* Short problem: Copy the lines from the one with "scientific name: Liatris punctata" up to and including the one with "state / province: Florida", changing every "name author" to "authority" and leaving everything else unchanged.

• • • • • • •

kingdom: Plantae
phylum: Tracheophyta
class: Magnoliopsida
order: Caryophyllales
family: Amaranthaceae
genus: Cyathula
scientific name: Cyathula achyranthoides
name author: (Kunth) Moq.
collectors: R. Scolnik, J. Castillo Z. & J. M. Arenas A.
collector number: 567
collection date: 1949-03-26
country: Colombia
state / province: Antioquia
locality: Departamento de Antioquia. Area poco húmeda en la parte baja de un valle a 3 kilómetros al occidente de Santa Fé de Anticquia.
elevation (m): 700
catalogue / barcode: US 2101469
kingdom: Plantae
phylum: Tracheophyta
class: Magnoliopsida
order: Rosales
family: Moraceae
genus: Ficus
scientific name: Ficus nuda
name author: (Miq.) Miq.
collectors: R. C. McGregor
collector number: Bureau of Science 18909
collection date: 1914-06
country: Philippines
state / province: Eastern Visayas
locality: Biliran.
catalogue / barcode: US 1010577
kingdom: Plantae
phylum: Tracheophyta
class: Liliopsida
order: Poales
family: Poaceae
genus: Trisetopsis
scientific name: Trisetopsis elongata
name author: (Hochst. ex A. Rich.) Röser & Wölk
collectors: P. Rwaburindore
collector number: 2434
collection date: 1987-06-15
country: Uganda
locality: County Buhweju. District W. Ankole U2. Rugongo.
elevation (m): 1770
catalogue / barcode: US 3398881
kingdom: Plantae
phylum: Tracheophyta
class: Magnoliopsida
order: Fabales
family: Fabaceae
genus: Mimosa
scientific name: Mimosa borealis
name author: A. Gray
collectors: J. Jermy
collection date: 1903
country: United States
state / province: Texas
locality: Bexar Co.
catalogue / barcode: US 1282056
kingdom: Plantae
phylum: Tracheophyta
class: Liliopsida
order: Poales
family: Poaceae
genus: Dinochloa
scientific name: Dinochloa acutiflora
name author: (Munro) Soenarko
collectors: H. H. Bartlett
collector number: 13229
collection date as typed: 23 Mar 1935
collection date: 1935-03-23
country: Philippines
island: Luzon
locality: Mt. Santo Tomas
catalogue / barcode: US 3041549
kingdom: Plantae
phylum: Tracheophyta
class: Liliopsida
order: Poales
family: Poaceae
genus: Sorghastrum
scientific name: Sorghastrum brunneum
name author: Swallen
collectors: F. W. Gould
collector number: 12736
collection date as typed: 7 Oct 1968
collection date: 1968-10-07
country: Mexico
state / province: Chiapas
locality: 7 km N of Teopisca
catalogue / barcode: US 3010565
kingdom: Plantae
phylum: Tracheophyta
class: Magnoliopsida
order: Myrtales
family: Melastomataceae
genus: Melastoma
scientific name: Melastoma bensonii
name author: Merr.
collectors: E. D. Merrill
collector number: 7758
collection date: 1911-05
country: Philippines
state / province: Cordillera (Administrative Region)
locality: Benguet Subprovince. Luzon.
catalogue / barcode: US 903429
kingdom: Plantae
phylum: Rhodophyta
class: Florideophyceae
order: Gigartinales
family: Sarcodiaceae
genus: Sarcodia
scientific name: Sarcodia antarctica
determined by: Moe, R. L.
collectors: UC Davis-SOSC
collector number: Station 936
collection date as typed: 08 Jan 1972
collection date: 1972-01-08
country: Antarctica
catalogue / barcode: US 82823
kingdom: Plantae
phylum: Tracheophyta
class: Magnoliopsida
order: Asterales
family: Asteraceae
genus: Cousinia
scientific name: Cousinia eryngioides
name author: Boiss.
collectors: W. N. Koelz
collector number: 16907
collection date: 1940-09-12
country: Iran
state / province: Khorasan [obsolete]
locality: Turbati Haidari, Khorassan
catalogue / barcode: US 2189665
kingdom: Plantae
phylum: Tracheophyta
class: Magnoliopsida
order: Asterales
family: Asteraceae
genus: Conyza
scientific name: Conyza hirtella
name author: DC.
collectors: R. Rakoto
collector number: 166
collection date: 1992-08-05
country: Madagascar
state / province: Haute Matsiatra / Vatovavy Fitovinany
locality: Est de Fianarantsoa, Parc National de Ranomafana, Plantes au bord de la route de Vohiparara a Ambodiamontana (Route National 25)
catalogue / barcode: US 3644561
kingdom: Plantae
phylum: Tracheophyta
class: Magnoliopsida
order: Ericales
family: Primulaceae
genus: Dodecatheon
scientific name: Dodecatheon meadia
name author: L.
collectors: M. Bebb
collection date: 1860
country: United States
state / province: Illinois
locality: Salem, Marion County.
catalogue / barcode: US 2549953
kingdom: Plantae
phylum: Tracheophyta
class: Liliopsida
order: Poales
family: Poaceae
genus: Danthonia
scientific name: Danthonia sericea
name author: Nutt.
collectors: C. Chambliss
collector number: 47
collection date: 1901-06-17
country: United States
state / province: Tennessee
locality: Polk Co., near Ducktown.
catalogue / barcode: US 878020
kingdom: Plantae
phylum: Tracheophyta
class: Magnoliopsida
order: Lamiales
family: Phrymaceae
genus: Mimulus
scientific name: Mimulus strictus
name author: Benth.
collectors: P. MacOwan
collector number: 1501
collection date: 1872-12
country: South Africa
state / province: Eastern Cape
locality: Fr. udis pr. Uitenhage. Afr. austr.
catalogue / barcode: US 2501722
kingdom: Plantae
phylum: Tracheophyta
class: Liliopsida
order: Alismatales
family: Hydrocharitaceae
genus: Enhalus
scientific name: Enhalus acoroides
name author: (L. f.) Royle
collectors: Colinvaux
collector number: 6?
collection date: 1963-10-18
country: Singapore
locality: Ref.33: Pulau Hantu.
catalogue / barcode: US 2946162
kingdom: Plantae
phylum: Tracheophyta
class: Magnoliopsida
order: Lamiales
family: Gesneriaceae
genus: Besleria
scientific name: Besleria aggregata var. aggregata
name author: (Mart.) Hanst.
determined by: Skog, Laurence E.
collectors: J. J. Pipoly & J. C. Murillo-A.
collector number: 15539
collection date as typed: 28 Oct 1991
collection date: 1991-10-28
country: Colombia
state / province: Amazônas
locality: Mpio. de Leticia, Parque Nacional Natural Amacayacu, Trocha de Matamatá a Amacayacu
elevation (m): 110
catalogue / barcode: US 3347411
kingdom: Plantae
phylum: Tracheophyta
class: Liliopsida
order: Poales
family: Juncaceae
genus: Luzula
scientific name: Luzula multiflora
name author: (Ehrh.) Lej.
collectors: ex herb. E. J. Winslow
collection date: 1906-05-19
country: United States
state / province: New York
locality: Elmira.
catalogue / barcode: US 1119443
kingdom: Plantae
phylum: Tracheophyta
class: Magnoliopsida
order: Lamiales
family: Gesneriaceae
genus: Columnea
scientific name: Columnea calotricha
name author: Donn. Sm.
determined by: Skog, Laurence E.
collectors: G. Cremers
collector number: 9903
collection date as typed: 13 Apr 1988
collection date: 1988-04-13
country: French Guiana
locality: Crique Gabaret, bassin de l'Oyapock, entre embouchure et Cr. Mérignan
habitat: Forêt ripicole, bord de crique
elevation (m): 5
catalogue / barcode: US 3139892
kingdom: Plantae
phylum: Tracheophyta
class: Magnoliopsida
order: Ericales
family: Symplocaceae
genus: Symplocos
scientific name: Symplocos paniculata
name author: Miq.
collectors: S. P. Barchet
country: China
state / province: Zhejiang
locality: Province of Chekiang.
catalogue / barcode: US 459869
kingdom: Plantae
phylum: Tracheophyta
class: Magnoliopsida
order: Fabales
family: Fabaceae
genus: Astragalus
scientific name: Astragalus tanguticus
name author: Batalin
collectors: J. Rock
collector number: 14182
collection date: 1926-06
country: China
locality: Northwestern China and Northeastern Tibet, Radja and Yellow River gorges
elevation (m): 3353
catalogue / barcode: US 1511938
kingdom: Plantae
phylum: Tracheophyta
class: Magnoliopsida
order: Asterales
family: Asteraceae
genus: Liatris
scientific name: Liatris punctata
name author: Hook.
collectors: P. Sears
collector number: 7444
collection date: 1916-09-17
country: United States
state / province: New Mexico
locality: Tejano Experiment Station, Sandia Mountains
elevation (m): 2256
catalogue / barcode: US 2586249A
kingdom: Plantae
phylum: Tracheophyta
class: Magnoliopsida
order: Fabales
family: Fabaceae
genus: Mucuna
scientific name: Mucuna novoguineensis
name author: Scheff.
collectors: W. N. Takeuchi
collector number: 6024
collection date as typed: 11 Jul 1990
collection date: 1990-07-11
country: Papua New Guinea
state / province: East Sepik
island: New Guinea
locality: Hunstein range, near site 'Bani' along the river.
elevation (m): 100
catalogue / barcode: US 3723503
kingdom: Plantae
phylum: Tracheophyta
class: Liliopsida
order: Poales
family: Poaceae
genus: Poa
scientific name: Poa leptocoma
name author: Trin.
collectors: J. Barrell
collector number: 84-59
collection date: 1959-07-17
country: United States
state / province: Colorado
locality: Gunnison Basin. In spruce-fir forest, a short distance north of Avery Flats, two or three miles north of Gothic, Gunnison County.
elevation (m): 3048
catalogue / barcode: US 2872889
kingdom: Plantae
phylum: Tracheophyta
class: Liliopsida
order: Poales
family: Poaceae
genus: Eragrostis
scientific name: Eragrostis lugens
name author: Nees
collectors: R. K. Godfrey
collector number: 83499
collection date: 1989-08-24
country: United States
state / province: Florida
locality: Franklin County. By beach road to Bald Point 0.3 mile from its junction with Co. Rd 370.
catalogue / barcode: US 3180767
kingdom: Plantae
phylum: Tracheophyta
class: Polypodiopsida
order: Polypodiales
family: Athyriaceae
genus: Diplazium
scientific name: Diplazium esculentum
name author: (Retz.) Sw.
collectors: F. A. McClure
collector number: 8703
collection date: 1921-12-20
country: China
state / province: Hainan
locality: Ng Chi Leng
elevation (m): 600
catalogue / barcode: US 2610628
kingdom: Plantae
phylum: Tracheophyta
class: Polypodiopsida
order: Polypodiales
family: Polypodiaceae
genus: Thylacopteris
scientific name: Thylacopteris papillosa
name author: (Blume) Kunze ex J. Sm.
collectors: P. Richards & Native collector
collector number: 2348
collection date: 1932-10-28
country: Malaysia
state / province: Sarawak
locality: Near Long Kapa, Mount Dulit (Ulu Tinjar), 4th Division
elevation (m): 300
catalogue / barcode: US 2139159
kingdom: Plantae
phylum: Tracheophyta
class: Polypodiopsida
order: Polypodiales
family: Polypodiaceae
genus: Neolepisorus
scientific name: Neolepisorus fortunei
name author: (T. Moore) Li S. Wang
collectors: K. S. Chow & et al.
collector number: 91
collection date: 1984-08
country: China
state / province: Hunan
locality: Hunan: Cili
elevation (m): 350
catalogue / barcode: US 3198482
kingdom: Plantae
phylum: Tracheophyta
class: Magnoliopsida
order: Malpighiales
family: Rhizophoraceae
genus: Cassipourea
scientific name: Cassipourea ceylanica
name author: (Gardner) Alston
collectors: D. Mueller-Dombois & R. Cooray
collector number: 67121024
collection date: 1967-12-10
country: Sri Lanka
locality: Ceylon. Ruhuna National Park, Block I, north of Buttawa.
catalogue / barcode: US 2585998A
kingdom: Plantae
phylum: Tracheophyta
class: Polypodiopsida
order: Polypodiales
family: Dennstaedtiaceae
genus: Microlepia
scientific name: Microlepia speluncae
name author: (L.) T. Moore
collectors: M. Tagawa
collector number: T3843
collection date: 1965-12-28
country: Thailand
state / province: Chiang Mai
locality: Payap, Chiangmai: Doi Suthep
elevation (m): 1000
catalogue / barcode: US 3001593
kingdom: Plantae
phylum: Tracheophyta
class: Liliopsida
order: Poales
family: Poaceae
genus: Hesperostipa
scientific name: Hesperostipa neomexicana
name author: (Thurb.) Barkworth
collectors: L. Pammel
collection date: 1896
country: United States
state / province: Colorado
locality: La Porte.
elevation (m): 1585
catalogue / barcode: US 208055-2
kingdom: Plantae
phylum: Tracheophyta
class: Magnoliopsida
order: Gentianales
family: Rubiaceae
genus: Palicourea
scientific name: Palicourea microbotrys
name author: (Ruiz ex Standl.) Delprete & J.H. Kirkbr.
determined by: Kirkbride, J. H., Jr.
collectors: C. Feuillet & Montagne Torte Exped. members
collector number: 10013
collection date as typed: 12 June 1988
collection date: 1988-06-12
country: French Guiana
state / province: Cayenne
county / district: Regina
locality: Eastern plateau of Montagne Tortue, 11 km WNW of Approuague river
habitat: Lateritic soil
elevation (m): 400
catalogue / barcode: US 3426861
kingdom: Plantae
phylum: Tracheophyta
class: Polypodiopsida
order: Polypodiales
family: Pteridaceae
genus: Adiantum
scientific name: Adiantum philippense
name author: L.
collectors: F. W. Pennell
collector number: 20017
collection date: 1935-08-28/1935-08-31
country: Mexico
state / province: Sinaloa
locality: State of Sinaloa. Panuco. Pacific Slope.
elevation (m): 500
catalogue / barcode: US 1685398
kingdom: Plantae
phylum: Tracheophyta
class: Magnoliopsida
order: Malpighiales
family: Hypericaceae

• • • • • • •

* Task response:
scientific name: Liatris punctata
authority: Hook.
collectors: P. Sears
collector number: 7444
collection date: 1916-09-17
country: United States
state / province: New Mexico
locality: Tejano Experiment Station, Sandia Mountains
elevation (m): 2256
catalogue / barcode: US 2586249A
kingdom: Plantae
phylum: Tracheophyta
class: Magnoliopsida
order: Fabales
family: Fabaceae
genus: Mucuna
scientific name: Mucuna novoguineensis
authority: Scheff.
collectors: W. N. Takeuchi
collector number: 6024
collection date as typed: 11 Jul 1990
collection date: 1990-07-11
country: Papua New Guinea
state / province: East Sepik
island: New Guinea
locality: Hunstein range, near site 'Bani' along the river.
elevation (m): 100
catalogue / barcode: US 3723503
kingdom: Plantae
phylum: Tracheophyta
class: Liliopsida
order: Poales
family: Poaceae
genus: Poa
scientific name: Poa leptocoma
authority: Trin.
collectors: J. Barrell
collector number: 84-59
collection date: 1959-07-17
country: United States
state / province: Colorado
locality: Gunnison Basin. In spruce-fir forest, a short distance north of Avery Flats, two or three miles north of Gothic, Gunnison County.
elevation (m): 3048
catalogue / barcode: US 2872889
kingdom: Plantae
phylum: Tracheophyta
class: Liliopsida
order: Poales
family: Poaceae
genus: Eragrostis
scientific name: Eragrostis lugens
authority: Nees
collectors: R. K. Godfrey
collector number: 83499
collection date: 1989-08-24
country: United States
state / province: Florida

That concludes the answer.